The government has a big role to play in the care of children in need of care and protection. The Convention on the Rights of the Child, which has been adopted by 196 countries including India, has 54 articles covering these rights. The basic rights fall into four categories as below:
Right to survival - this includes rights to be born, right to minimum standards of food shelter and clothing and the right to live with dignity.
Right to protection - This includes protection from neglect, abuse, maltreatment, exploitation and harassment.
Right to participation - Child has a right to participation in any decision making that impacts them directly or indirectly in varying degrees depending on age and maturity of the child.
Right to development - In all forms - emotional, physical and mental. This includes proper care and love, education and learning and development through recreation, play and nutrition.
The Convention puts the obligation on the State to ensure these rights to children including those in institutional care. The Hague Convention, to which India is a signatory, lays down the principles behind adoption, with the overarching theme of "best interest of the child".
In India, we have a fairly comprehensive Juvenile Justice Act and the Integrated Child Protection Scheme. Under these, every orphanage or Child Home should be registered under the Juvenile Justice Act, which also prescribes certain minimum facilities and requirements. The protection, care and development of all children in /out of orphanages are supposed to be overseen by the Child Welfare Committee (CWC) and the WCD officials in each district. The ICPS scheme provide for funds to be given to orphanages for infrastructure as well as running expenses. If implemented properly, the Juvenile Justice Act and ICPS provides a good framework for overseeing orphanages and taking care of children in need of care and protection.
Unfortunately, they suffer from poor implementation on the ground. Many orphanages are not even registered with the government. Child records and data is all on paper and not usable by the government for oversight and supervision. Funds do not flow in a regular or timely manner and not in a transparent and corruption free process. Thus in reality, the role of CWC's and WCD departments is not as effective as it should be.
Adoptions are the responsibility of a Central Adoption Resource Agency (CARA), under the WCD Ministry. CARA have laid down guidelines for adoption in India as well broadly in alignment with the Hague Convention. CARA also operates the central database of all children available for adoption, called CARINGS. CARA is supported by a network of State Adoption Resource Agency (SARA) in every state. All adoption agencies are meant to be registered with either CARA or respective SARA for undertaking adoption work.

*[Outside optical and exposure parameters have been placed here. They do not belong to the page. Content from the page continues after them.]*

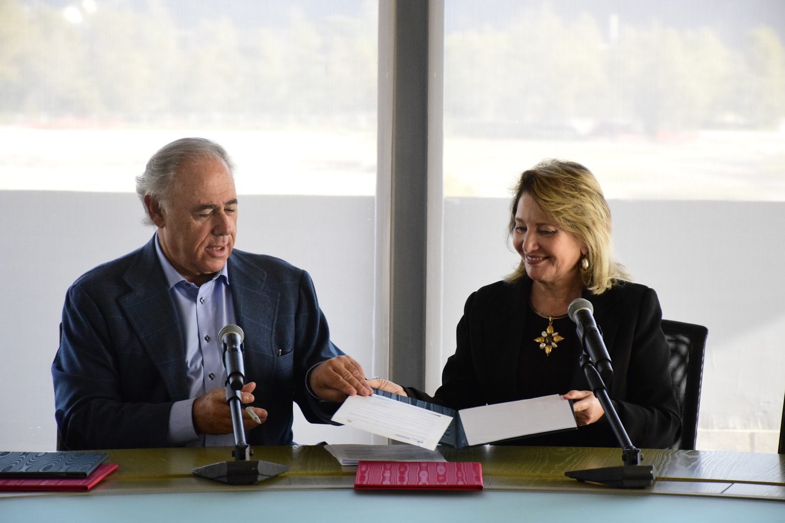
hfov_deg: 16.1
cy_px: 262
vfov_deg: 10.8
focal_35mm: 128
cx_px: 392
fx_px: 2780
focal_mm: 85
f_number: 5.3
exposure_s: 1/250
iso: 3200
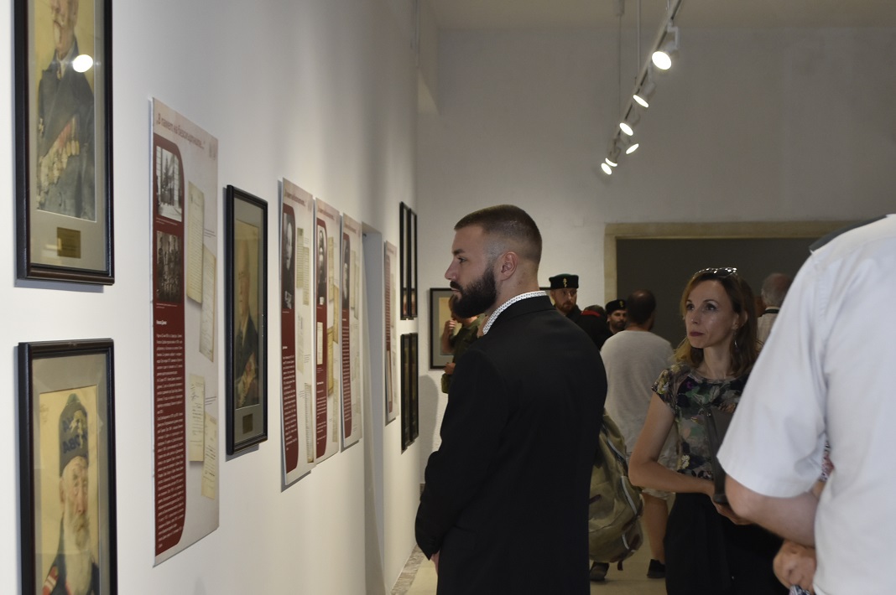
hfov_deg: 36.9
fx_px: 1343
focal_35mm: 54
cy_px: 298
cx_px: 448
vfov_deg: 25.0
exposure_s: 1/60
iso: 900
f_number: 5
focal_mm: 36
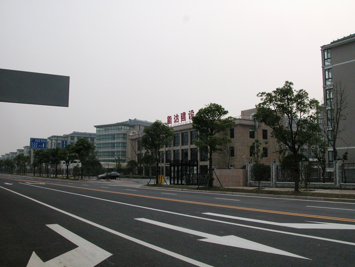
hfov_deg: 52.6
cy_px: 134
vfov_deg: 40.7
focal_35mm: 35
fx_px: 359
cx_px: 178
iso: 200
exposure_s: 1/877
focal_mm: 8.9
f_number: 8
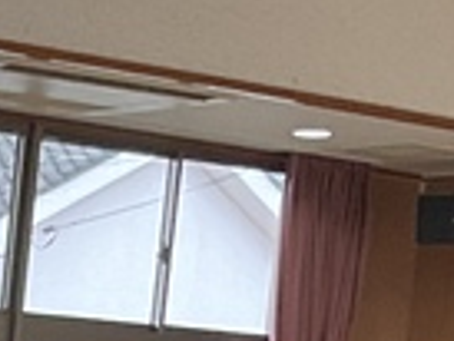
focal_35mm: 212
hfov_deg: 8.4
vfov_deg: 6.3
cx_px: -686
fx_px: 2783
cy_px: 1096
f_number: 1.8
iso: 64
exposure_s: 1/60
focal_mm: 3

Thus in intent, policy and laws, India is on the right track and in compliance with the UN and Hague Convention. However, in practice and implementation there are many issues and gaps. CSA's mission is to work with all stakeholders including Government to improve policies, streamline implementation and create systemic and attitudinal change.

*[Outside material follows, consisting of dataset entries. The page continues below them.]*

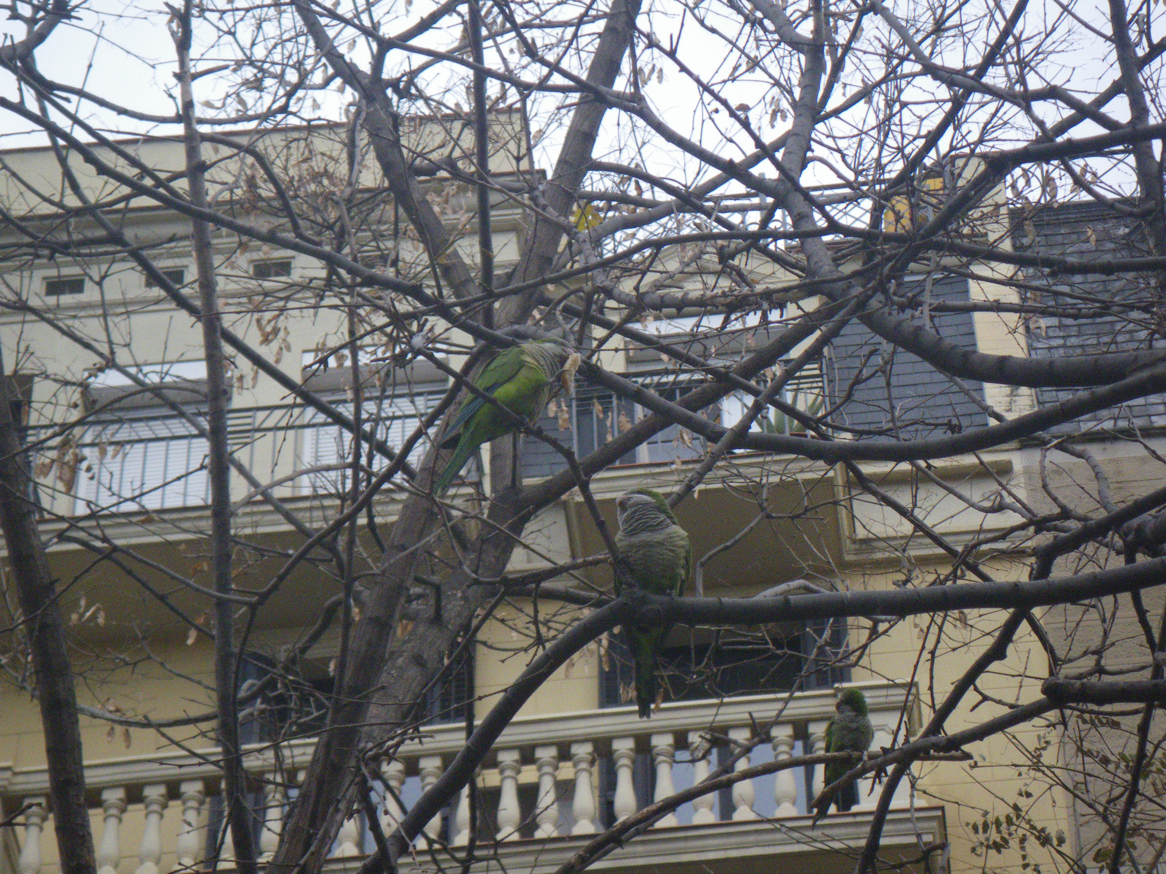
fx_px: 4716
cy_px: 437
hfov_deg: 14.1
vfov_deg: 10.6
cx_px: 583
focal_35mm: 140
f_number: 5.5
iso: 400
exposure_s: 1/250
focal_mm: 25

We work closely with the Women & Child Development (WCD) departments at the district level and the Child Welfare Committees in our Movement to Adoption Program. We work in alignment with WCD and CWC in our Orphanage Transformation and Bridge to Livelihood programs. We are doing some of our Go Wide Initiatives at the Government run orphanages and observation homes at the request of the authorities. However, we plan to engage more with the Government at various levels since improving their policies and processes can have a huge systemic impact.
At the same time, it is imperative to engage critical stakeholders like social workers, Anganwadi workers, police, judiciary, other NGO's in order to create awareness of the role that they can play. CSA conducts awareness and sensitization workshops for different stakeholderson adoption. We have been conducting workshops and raising awareness amongst childcare institutions to register under the Juvenile Justice Act, 2000 and thereby, avail of the benefits and funds available to cater to the needs of children. We also conduct awareness roadshows for our corporate partners to create awareness on the plight of orphaned children.
7- Workshops conducted for grass root workers, CWC, other stakeholders. 384 - Attendees reached through the workshops / trainings.
15-Trainings conducted for CCI staff (care givers, teachers, management). 246-people attended.
3-CCIs helped to register under JJ Act, 2000.
4-donor workshops held.84 attendees reached for Donor workshop.